Martí Batres presentó en la mañanera del 2 de junio los primeros cuatro centros de interpretación de mastografías equipados con inteligencia artificial dentro del ISSSTE. Estos espacios, bautizados informalmente como cuartos azules, buscan acelerar la detección de cáncer de mama mediante un sistema que procesa imágenes de forma remota y más precisa que los métodos tradicionales.

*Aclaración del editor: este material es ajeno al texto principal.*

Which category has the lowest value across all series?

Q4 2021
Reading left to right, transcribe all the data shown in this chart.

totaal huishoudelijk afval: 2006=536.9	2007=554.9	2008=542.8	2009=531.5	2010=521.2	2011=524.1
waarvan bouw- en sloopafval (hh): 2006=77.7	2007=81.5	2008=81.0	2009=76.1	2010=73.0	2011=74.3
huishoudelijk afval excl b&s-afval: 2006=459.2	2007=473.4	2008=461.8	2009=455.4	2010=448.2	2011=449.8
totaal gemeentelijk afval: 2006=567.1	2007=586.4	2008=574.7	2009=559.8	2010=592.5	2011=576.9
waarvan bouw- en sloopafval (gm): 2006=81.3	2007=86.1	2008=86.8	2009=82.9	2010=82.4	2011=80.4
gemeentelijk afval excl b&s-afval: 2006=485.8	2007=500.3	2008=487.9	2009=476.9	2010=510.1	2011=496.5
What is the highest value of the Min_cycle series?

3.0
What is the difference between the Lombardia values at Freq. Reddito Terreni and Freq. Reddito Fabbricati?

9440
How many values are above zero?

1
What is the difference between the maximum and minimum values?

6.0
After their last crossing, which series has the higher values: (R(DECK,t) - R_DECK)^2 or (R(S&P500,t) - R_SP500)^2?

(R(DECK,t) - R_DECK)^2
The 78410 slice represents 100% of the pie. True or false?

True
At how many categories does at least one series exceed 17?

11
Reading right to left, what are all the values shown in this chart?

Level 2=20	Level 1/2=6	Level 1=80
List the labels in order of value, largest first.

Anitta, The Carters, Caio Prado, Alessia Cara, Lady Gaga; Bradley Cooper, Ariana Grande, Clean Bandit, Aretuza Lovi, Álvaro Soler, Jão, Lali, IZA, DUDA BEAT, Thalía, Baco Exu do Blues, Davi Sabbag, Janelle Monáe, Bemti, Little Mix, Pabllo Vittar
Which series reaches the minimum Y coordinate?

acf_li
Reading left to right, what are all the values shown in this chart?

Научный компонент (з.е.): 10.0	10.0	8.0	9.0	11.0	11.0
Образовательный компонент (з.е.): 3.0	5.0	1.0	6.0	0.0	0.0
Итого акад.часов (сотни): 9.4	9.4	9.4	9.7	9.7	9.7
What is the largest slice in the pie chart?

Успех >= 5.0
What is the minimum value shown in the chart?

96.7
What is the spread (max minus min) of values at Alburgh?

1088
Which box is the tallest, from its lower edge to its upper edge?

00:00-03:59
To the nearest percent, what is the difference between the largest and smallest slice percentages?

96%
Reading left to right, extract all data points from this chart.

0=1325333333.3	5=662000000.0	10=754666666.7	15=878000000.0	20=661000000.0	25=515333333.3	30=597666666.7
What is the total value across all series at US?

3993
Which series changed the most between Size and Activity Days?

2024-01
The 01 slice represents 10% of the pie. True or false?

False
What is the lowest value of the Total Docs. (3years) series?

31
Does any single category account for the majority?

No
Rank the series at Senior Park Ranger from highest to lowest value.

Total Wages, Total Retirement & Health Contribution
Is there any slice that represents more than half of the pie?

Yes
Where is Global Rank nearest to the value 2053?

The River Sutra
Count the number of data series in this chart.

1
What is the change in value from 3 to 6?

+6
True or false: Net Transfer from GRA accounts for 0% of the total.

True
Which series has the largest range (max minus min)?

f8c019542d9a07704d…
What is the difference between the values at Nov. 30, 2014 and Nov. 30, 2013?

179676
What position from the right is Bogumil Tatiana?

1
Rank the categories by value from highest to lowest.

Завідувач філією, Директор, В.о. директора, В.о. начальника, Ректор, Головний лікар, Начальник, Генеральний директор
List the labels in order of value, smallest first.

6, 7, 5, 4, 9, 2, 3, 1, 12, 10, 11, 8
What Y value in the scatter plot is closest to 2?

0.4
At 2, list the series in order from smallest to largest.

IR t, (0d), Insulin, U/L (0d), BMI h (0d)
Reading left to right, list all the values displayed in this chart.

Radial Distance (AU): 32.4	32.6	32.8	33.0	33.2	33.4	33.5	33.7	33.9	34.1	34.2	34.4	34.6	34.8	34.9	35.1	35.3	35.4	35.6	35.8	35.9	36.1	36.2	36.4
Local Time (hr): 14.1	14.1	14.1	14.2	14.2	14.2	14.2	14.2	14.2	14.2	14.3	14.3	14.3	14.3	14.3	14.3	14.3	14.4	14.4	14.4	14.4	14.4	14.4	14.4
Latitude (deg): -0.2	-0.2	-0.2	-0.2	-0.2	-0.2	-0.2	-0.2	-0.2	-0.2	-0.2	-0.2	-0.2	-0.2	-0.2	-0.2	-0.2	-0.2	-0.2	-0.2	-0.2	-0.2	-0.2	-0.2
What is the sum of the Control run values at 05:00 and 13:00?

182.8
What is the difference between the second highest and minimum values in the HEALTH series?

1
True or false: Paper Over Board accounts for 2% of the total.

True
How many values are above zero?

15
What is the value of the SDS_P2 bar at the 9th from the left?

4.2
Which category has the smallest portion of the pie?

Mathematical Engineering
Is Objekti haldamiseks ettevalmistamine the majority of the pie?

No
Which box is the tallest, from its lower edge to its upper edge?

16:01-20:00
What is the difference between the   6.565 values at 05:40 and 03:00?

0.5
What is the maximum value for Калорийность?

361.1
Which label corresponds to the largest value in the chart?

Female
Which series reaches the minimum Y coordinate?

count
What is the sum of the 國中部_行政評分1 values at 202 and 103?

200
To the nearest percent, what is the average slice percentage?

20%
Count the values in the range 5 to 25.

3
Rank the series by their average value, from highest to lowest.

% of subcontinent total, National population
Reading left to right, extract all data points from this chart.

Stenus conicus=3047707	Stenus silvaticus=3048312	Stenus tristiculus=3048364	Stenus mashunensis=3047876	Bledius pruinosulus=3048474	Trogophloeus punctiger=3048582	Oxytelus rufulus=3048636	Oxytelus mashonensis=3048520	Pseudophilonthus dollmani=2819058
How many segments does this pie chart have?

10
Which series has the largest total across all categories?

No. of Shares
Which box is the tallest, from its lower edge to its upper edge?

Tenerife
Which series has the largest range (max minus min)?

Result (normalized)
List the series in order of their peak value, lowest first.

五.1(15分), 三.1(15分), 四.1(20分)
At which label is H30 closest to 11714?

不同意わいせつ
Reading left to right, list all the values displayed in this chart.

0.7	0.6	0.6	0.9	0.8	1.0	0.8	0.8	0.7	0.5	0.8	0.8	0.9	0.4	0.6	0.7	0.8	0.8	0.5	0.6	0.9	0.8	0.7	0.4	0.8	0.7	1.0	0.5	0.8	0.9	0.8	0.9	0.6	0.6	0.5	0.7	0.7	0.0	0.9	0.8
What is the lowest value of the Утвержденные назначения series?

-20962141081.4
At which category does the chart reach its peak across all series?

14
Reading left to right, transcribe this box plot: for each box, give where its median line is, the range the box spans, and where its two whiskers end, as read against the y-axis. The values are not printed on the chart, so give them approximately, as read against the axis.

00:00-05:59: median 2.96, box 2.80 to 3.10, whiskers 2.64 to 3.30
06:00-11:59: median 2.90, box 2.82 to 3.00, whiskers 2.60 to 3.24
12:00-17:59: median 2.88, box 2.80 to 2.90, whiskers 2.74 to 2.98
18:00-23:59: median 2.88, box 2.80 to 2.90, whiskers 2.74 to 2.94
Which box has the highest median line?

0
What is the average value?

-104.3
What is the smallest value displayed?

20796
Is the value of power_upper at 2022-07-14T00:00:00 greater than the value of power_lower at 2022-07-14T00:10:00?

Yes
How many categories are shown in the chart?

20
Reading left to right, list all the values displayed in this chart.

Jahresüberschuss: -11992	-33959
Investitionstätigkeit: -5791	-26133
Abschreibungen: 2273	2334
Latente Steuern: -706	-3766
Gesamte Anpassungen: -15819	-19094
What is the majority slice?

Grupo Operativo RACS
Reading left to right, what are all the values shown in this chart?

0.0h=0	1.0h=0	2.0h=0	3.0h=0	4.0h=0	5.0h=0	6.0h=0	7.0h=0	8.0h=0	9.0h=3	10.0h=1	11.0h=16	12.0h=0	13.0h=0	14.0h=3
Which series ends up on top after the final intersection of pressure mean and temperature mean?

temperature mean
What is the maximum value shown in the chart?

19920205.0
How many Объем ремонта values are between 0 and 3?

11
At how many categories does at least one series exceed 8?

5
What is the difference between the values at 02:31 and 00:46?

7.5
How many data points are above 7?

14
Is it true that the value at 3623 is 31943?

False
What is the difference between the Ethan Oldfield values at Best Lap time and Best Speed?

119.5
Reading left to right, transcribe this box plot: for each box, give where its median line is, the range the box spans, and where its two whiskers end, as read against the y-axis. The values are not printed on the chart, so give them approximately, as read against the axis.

Cada centro cuenta con seis estaciones de lectura capaces de analizar más de 400 mil estudios anuales. Las imágenes provendrán de 98 unidades médicas distribuidas en el país durante 2026 y llegarán a 180 en 2027. La tecnología opera sin costo adicional para la institución gracias al proceso de nacionalización del servicio de imagenología iniciado hace dos años.
Los estudios serán revisados por radiólogos especializados en mama, lo que reduce tiempos y mejora la calidad del diagnóstico. El esquema responde a dos prioridades de la presidenta Claudia Sheinbaum: combatir el cáncer de mama y aplicar innovación tecnológica en el sistema de salud pública.
La Secretaría de Salud reporta 31 mil nuevos casos anuales de esta enfermedad, la principal causa oncológica entre las mujeres mexicanas. Con estos centros, el ISSSTE busca elevar la tasa de detecciones tempranas sin requerir inversiones adicionales ni complicar la operación existente.
El proyecto convierte una limitación presupuestaria en ventaja operativa, demostrando que la reorganización de servicios puede generar resultados concretos sin necesidad de presupuestos inflados.